Выбрать главу

Подвыпив, купцы завели песню:

Из-под дуба, дуба сыраго, Из-под вяза из-под чернаго, Из-под белого горючего с-под камешка Выбегала мать Непра-река Да впадала в море Русское...

Родная речь и особенно песни поднимали из глубин мальчишеского сердца такую острую, непереносимую тоску, что хотелось плакать. Но Всеволод уже давно научился скрывать свои чувства на людях. Видно, не прошли даром наставления отца Василия, духовника и первого учителя княжича.

«Будь воздержан на язык, — не уставал повторять священник, — не рассуждай в присутствии старших, пока тебя не спросят. Мысли свои держи при себе. Ничему не удивляйся; не радуйся и не печалься бурно».

Эти заповеди, наряду с библейскими, крепко и навсегда засели в голове Всеволода. И ни одна живая душа не знала, что по ночам, оставшись один, княжич часто задыхался от слёз и твердил про себя придуманную молитву: «Христе боже, ты благ и милостив. Сделай же так, чтоб я снова увидел родину! Ты велик и всякий день творишь чудеса. Помоги же мне, Господи, ибо я одинок и несчастен!»

Но до сих пор вседержитель оставался глух к молитвам мальчика...

* * *

В конце декабря 1169 года вернулся в Константинополь византийский флот, посланный василевсом в Египет. Это было как гром среди ясного неба. На дворе стоял хмурый декабрь — самый неблагоприятный для мореплавания месяц.

Встревоженные жители столицы толпами сбегались к императорской гавани, в которую с великим трудом одна за другой входили на вёслах потрёпанные триеры. Одна из них причалила неудачно, и крутая волна разбила её о каменный мол, как пустую яичную скорлупу. Тонущим бросали с берега пояса и верёвки.

Вид у кораблей был жалкий. Даже сифоны — бронзовые чудища с разинутой пастью — позеленели, казалось, не от морской воды, а от перенесённых страданий. И не верилось встречающим, что ещё недавно эти металлические звери наводили ужас на вражеские суда, изрыгая «греческий огонь», самовоспламеняющуюся адскую смесь, способную гореть и на воде.

Но ещё более жалкими выглядели сами воины, сходившие на берег. Оборванные и измождённые, они шатались, словно тростник под ветром, и напоминали, скорее всего, каторжников, вернувшихся из каменоломен. Горожане смотрели на воинов со страхом, болью и недоумением. Самым же поразительным и страшным было то, что почти все прибывшие не имели при себе оружия!

Наутро глашатаи объявили на площадях города: великий василевс — император Венгерский, Хорватский, Болгарский, Грузинский, Хазарский и Готский Мануил I Комнин — заключил с египтянами выгодный мир.
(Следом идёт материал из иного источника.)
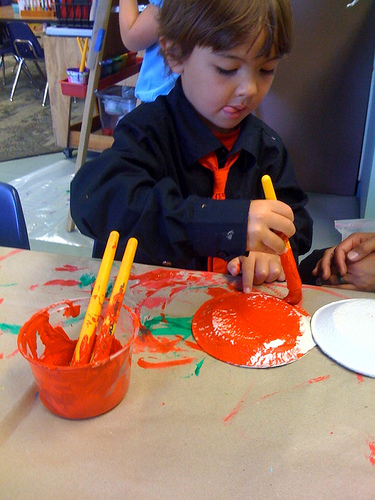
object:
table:
[0, 245, 374, 498]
Но константинопольцы уже знали горькую правду. А правда была такова. Императорское войско под началом главнокомандующего — мегадука Андроника Кондостефана осадило Дамьетту, портовый город в устье Нила. Осада затянулась, и в стане византийцев начался голод. Кондостефану пришлось пойти на переговоры. Едва лишь слух об этом прошёл среди воинов, как они, не дожидаясь приказа начальников, сожгли осадные орудия, побросали щиты и мечи и сели за вёсла. Бегство было паническим. С Кондостефаном остался только русско-варяжский отряд на шести триерах, но и его возвращения ждали со дня на день.

Знаменитый полководец с остатками войска прибыл в глухую полночь, и его никто не встречал.

Всеволод уже собирался лечь в постель, когда вошёл Михаил. Братья обнялись.

— Я боялся за тебя, — сказал Всеволод, вглядываясь в тёмное и будто чужое лицо брата. — Ох и похудел же ты, даже зубы к щекам прилипли.

— А, были бы кости, мясо нарастёт, — попытался отшутиться Михаил. Он уже успел переодеться с дороги, но всё равно казался каким-то пропылённым и немытым, а главное — безмерно усталым.

— Были бы кости, — повторил Всеволод. Так всегда говаривала покойная матушка.

Михаил присел к столу и вдруг сказал:

— Кончилась, брат, Византия. Ещё полвека — и лежать ей во прахе.

— Опомнись! — воскликнул Всеволод. — Ведь империя одерживает победу за победой. Мануил разгромил половцев и венгров, отнял у норманнов Корфу!

Михаил кивнул:

— Да, он славный воин. Но он ошибается, будто силы империи беспредельны. Василевсу не даёт покоя мысль, что Византия — единственная наследница Древнего Рима. Но времена Рима миновали, и помоги бог Мануилу удержать хоть нынешние владения. А он зарится на Италию и Египет. К тому же он одинок. Его вельможи заплыли жиром и думают только о своих удовольствиях да охотничьих забавах. Впрочем, и сам народ не лучше.